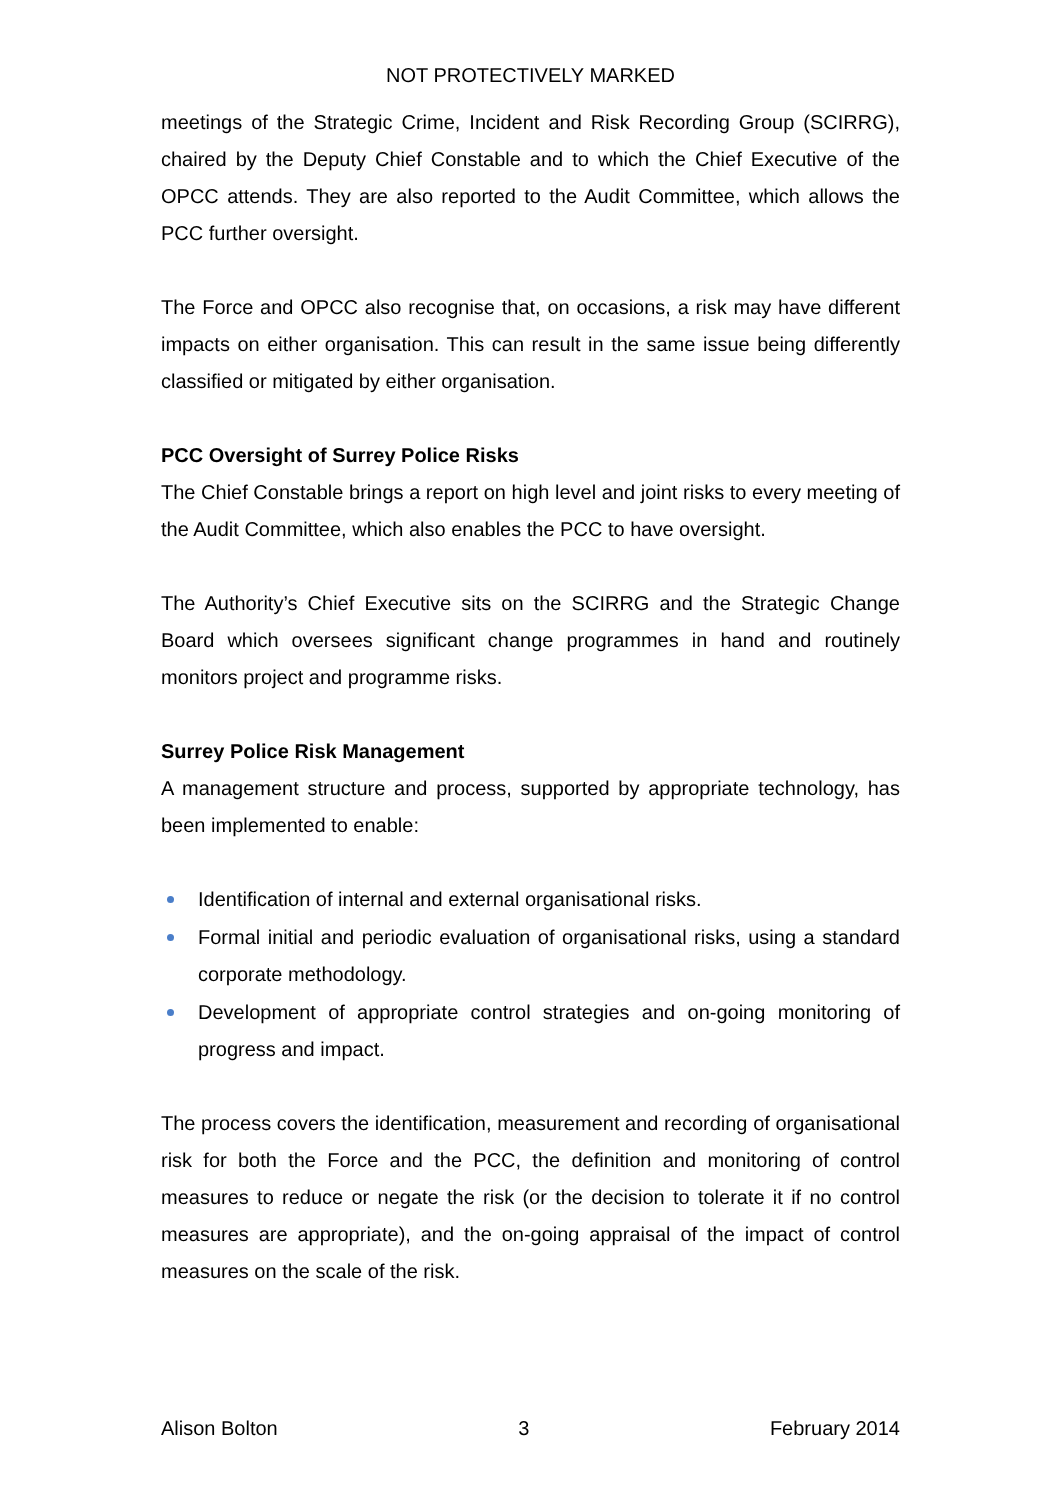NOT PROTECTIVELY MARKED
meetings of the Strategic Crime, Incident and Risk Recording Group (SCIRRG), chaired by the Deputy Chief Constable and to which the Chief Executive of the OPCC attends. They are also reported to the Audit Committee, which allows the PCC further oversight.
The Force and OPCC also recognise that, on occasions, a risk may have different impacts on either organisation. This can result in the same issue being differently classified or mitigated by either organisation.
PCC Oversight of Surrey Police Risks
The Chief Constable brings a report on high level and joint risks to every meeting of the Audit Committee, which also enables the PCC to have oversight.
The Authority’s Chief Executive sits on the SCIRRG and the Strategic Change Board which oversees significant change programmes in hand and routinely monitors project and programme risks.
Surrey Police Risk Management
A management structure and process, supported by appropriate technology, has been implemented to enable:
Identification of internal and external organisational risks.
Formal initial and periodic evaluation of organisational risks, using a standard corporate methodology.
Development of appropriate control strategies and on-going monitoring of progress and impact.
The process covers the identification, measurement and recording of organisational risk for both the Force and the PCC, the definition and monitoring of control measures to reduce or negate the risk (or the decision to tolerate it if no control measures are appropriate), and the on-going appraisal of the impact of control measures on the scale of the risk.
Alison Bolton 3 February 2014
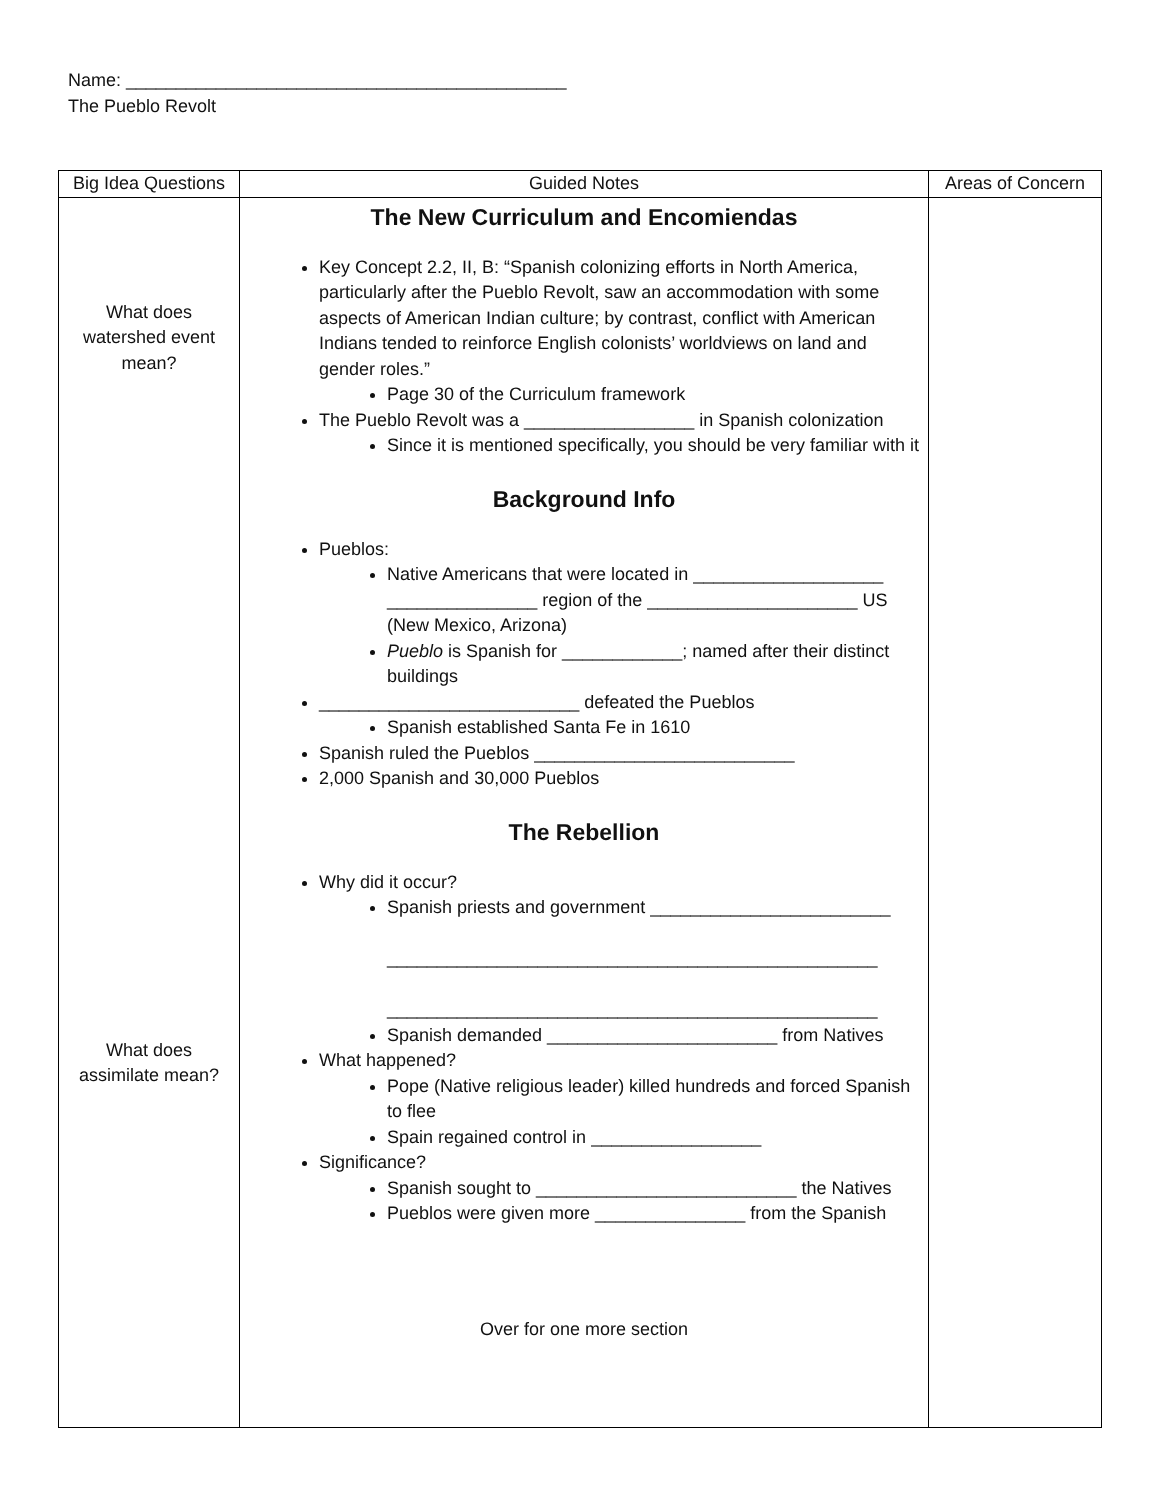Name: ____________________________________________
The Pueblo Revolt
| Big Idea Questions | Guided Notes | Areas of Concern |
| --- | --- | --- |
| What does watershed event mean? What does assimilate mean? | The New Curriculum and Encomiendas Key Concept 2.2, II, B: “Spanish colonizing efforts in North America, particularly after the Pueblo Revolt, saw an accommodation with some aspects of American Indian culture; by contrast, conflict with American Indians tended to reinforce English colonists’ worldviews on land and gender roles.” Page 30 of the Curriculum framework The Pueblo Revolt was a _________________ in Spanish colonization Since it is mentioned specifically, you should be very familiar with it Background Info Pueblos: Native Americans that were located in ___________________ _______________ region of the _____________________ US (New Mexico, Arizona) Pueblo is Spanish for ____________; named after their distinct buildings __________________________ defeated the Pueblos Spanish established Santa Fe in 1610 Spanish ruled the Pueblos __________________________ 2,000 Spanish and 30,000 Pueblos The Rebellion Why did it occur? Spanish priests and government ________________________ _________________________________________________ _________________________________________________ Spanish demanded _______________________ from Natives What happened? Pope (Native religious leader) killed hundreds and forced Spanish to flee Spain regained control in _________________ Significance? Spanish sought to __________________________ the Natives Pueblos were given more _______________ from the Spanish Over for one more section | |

Exercise: A complete answer gives every line of the data that includes "OPCC".

Task output:
meetings of the Strategic Crime, Incident and Risk Recording Group (SCIRRG), chaired by the Deputy Chief Constable and to which the Chief Executive of the OPCC attends. They are also reported to the Audit Committee, which allows the PCC further oversight.
The Force and OPCC also recognise that, on occasions, a risk may have different impacts on either organisation. This can result in the same issue being differently classified or mitigated by either organisation.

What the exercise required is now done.